%%
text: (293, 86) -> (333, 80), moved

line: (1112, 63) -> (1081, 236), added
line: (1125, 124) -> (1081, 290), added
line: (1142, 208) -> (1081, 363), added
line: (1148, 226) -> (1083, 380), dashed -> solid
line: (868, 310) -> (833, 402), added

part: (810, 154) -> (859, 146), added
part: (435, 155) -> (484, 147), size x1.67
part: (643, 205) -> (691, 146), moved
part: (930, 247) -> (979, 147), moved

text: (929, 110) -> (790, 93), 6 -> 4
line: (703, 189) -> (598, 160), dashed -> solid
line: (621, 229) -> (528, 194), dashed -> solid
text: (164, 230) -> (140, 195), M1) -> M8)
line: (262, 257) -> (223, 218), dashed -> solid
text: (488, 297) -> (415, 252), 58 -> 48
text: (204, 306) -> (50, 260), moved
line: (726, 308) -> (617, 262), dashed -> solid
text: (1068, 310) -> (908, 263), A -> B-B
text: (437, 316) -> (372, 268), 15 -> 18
%%
_Requirement_:
Every line of the listing above is to be written out again exactly.

_Result_:
text: (293, 86) -> (333, 80), moved

line: (1112, 63) -> (1081, 236), added
line: (1125, 124) -> (1081, 290), added
line: (1142, 208) -> (1081, 363), added
line: (1148, 226) -> (1083, 380), dashed -> solid
line: (868, 310) -> (833, 402), added

part: (810, 154) -> (859, 146), added
part: (435, 155) -> (484, 147), size x1.67
part: (643, 205) -> (691, 146), moved
part: (930, 247) -> (979, 147), moved

text: (929, 110) -> (790, 93), 6 -> 4
line: (703, 189) -> (598, 160), dashed -> solid
line: (621, 229) -> (528, 194), dashed -> solid
text: (164, 230) -> (140, 195), M1) -> M8)
line: (262, 257) -> (223, 218), dashed -> solid
text: (488, 297) -> (415, 252), 58 -> 48
text: (204, 306) -> (50, 260), moved
line: (726, 308) -> (617, 262), dashed -> solid
text: (1068, 310) -> (908, 263), A -> B-B
text: (437, 316) -> (372, 268), 15 -> 18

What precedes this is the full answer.